• _Atividade_
Responda com base no texto sobre a tragédia de Petrópolis:
1. Em quais dois âmbitos a cena revela um duplo desamparo?
2. De quanto foram os prejuízos econômicos da devastação, e quem fez essa estimativa?
3. Quais pesquisadores são citados a respeito das mortes no primeiro ano da pandemia?

• _Texto de estudo_
···

O garimpo atrás de sobreviventes na lama de Petrópolis compõe desses horrores periodicamente esculpidos pelo descaso. A cena revela um duplo desamparo: na prevenção e no socorro.
A busca de dignidade e horizontes precede a de corpos. “Agora vêm a água, a tinta, e tudo é normalizado em alguns meses, até a próxima chuvarada”, ironiza um morador escaldado por décadas de promessas e providências cosméticas.
A tormenta histórica não dilui a caligrafia humana da tragédia. O maior desastre “natural” da cidade reflete a velha mixagem entre inépcia gerencial e complacência fiscalizadora. Quando pinta a fatura, não adianta culpar o imponderável.
Seria igualmente equivocado responsabilizar carências de conhecimento, tecnologia, dinheiro. Especialistas e legisladores sugerem, anos a fio, maneiras de reduzir o risco de danos assim. Empacam na leniência indicada pelo subaproveitamento da verba para contenção de acidentes climáticos.
Os prejuízos econômicos da devastação petropolitana somam R$ 665 milhões, estima a Federação das Indústrias do Rio (Firjan). Obviamente não se comparam às perdas de vidas e afetos, lares e futuros. Até porque grande parte delas seria evitável.
O flagelo serrano nasce da mesma tempestade perfeita sem a qual o Brasil teria impedido, segundo pesquisadores como Juliana Werneck e Pedro Hallal, mais de 100 mil mortes no primeiro ano da pandemia. Tempestade semeada por indiferença, incompetência, desigualdade.

···

• _Trechos dos registros_
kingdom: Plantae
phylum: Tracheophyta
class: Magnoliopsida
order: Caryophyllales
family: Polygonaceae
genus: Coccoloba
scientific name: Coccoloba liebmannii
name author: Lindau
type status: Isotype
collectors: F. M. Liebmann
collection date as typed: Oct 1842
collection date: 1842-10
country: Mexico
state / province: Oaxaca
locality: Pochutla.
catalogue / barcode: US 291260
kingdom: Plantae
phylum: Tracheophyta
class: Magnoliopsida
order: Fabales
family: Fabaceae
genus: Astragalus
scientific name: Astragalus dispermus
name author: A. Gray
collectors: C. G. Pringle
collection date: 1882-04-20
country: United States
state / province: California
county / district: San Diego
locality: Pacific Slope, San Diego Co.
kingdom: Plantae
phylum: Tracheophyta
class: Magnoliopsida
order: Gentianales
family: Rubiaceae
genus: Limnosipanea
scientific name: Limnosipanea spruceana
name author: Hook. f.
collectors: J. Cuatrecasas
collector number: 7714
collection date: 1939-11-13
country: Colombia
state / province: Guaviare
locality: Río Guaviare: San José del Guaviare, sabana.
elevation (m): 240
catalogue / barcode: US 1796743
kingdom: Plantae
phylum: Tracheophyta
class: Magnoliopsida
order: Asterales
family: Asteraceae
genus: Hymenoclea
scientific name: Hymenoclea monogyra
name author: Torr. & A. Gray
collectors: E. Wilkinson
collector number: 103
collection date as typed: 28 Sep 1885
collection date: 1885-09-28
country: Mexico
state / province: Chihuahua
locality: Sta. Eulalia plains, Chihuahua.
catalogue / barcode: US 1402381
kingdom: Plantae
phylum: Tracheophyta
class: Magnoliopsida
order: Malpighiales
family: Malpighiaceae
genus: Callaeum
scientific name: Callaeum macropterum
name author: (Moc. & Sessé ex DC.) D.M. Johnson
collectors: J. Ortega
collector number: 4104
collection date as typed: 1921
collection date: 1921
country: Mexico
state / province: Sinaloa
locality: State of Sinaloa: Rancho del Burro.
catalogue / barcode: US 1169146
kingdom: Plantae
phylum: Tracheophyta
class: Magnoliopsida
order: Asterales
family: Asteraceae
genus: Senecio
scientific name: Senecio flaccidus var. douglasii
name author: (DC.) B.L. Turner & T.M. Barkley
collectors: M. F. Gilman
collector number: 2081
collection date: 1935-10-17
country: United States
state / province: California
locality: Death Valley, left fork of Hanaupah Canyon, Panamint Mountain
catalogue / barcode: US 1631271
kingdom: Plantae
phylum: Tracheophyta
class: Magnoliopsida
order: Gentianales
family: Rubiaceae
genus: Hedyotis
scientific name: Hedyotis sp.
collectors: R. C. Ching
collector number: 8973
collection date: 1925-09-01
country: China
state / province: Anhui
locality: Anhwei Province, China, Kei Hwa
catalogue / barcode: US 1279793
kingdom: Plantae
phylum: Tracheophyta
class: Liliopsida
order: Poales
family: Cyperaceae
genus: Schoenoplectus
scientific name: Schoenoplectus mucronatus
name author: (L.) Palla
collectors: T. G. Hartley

···

• _Resposta esperada_
1. Na prevenção e no socorro.
2. R$ 665 milhões, segundo estimativa da Federação das Indústrias do Rio (Firjan).
3. Juliana Werneck e Pedro Hallal.